The short answer is yes! In my first post I talked about the movement of hip flexion and listed the hip flexors. We have already covered the iliopsoas the main flexor of the hip. Today I am going to talk about the rectus femoris muscle which also assist with hip flexion.
The rectus femoris is the large muscles at the front of your upper thigh. If you sit down with a tray on your lap, the tray would be resting on your rectus femoris. It is part of the quadriceps, four muscles on the front of the leg between the pelvis and the knee. Rectus femoris is the only quadricep that reaches over the hip joint as it originates on the front of the pelvis.
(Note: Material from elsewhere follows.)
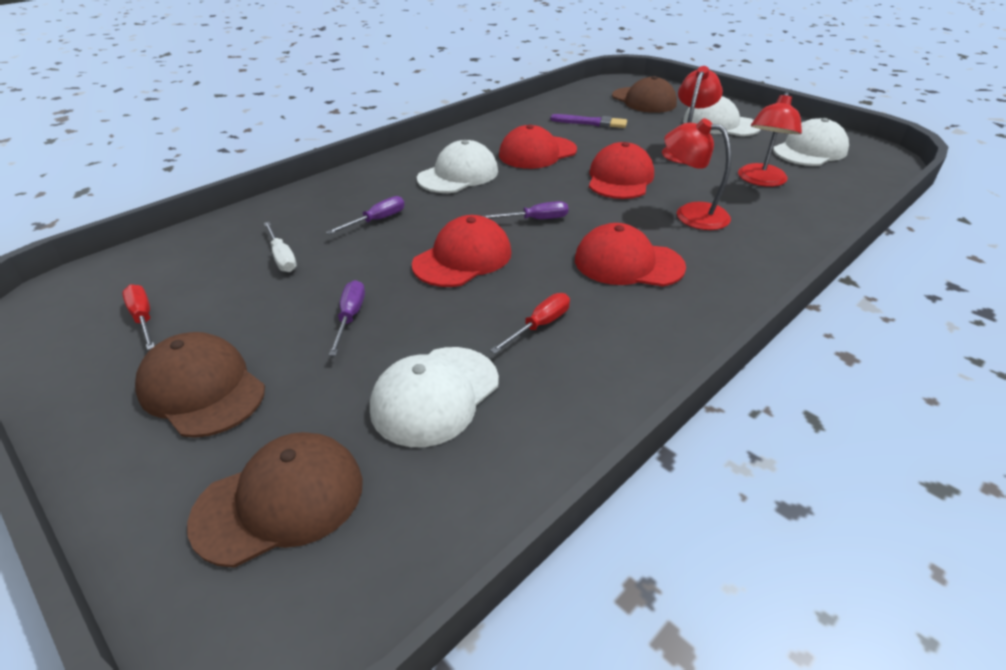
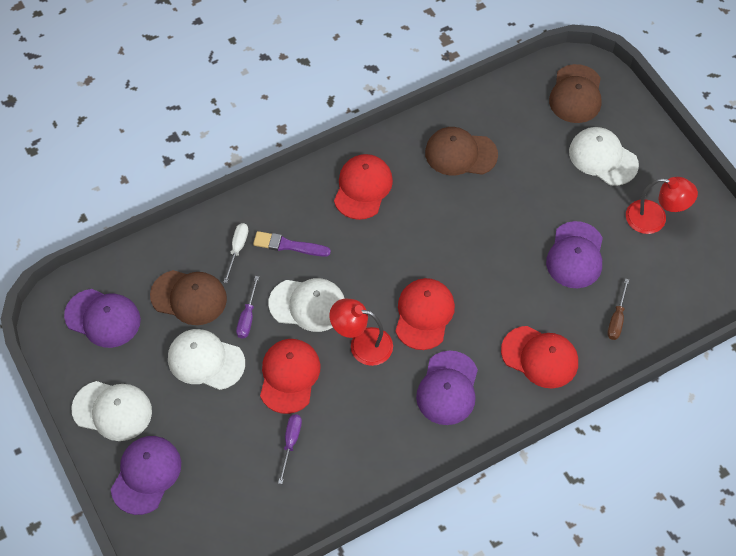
brown screwdriver: none = 0 -> [607,279,629,340] = 1
purple cap: none = 0 -> [64,289,141,348] [111,436,181,515] [416,351,478,425] [546,221,603,288] = 4
purple screwdriver: [326,196,405,235] [329,280,365,356] [483,201,568,219] = 3 -> [236,276,259,339] [278,414,302,484] = 2
red lamp: [662,66,723,164] [664,119,731,230] [738,92,802,187] = 3 -> [329,299,393,366] [626,177,698,234] = 2
red screwdriver: [122,284,155,350] [490,293,570,354] = 2 -> none = 0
In class I often reference your ASIS (Anterior Superior Illiac Spine), you have two and they are the nobly bones you can feel through your skin at the front of your pelvis. Well you also have two AIIS (Anterior Inferior Illiac Spine) this is another nobly part of the pelvic bone at the front of the body just below the ASIS and this is where the rectus femoris originates. Why not feel this part of your body now, trace a line from below the ASIS along the thigh to the top of the knee bone. Finally the rectus femoris ends (inserts) as part of the quadriceps tendon onto the Patella (knee bone).
So if you feel a stretching through your quadriceps when you are stretching your hip flexors, that is just as it should be. Your hip flexors are a group of muscles that includes one of your quadriceps.